Van Rijn (European) 4 Star Rating
Rembrandtplein 17 (Rembrandtplein), 020 450 0555, website

Still on the hunt for the elusive top-notch food promised by Thrillist in the Rembrandtplein (I recently reviewed surf ‘n turf restaurant Hummbar and Vietnamese eatery O Mai), I figured that doing it drunk was probably the best way. Most people on the Rembrantplein are drunk most of the time anyway, right?

Ok, so it wasn’t intentional. I’d been to the new Gollem on the Amstelstraat for after-work drinks last Friday. The plan was to have a couple and then move on. But then more people arrived and we decided to stay for a couple more, and suddenly we were five beers deep with no dinner.

It was 10.15 by the time we stumbled into Van Rijn, sandwiched between Escape nightclub and the NH Hotel, thanks to a tip from a reader who’d been following my Rembrandtplein quest. We’d gotten slightly lost on the way there (it’s a long way from Amstelstraat to Rembrandtplein after five Kwaks, ok?), misplaced the Honey Badger en route, found him again, and finally managed to persuade the nonplussed Dutchman who’d joined us that, yes, this Rembrantplein thing really was a good idea.

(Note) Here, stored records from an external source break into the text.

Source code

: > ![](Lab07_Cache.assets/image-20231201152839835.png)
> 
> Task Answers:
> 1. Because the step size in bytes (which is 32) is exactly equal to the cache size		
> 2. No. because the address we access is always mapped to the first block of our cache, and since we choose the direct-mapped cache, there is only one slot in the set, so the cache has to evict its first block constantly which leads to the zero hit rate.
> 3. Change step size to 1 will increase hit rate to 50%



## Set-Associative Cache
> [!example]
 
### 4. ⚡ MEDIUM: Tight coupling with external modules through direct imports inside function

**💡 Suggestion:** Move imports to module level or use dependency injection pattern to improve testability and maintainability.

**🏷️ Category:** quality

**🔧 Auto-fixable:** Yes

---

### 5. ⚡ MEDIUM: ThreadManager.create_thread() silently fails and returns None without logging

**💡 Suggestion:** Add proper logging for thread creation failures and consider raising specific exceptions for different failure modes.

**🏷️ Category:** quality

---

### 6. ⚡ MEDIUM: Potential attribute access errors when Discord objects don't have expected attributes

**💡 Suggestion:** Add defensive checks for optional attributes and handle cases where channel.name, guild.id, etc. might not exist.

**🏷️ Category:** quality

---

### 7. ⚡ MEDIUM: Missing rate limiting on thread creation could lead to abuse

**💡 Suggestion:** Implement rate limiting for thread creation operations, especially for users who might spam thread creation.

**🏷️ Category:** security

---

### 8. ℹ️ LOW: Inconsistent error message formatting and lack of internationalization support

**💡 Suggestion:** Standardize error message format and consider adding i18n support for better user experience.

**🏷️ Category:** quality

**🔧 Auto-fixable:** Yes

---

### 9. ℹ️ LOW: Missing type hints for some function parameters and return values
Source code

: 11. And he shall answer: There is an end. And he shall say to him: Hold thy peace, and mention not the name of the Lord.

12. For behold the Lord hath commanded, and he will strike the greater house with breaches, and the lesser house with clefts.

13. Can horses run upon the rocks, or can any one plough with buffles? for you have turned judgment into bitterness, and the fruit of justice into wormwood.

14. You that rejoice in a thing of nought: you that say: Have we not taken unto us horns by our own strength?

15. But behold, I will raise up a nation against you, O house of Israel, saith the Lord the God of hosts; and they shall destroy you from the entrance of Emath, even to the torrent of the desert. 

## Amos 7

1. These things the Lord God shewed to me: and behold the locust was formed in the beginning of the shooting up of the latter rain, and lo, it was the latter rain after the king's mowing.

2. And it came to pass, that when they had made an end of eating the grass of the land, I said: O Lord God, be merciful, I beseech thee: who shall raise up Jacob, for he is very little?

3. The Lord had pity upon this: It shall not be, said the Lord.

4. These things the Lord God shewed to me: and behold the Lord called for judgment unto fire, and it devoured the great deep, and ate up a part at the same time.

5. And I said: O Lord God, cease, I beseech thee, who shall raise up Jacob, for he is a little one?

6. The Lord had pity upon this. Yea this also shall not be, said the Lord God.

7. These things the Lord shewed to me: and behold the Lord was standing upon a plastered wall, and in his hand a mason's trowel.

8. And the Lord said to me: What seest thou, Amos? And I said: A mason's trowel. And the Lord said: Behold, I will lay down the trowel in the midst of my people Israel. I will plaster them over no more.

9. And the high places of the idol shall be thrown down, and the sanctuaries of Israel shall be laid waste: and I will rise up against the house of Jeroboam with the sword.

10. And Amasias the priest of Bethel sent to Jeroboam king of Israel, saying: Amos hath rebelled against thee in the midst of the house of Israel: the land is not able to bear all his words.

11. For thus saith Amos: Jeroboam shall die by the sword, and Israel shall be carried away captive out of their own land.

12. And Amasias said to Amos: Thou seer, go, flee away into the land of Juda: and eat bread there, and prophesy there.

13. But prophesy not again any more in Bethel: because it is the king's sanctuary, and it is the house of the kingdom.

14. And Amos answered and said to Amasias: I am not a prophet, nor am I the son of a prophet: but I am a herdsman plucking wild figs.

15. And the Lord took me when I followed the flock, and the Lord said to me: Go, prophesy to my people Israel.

Frankly, I was already impressed that a) we’d found a table, and b) the kitchen was still open. In a town where most restaurants are winding down by 9.30, we’d lucked out. I was even more impressed when the food turned out to be edible. Better than edible, in fact. I’d ordered this fancy-looking steak dish, which worried me as soon as it came out: it looked far too lean; where were the tasty marbles of fat? I expected it to be tough and tasteless; it wasn’t. Yes, it was lean – but it also cut like butter and tasted like a proper steak.

Van Rijn - Amsterdam restaurant

Steak from Van Rijn

It came with the welcome tang of sauerkraut, earthy artichokes, and fresh little florets of romanesco broccoli. The sauce was creamy, which I’m not usually a fan of with steak, but this one worked because the beef was so lean.

The rest of the dishes I tasted were good, too. Naturally, I can’t remember them (I was hammered) but you’re just going to have to trust me that my tasting faculties are as astute drunk as they are sober. Err-hem.

Of course, you pay for all this posh-food-late-at-night-in-the-most-touristy-square-in-Amsterdam business. Dinner came to €33 each, and we literally only had a main course plus a glass of red wine. But I’d still recommend it if you find yourself on the ‘plein, off your trolley, and liable to have lost your credit card by the next morning anyway. Otherwise, what are you doing on that square in the first place?!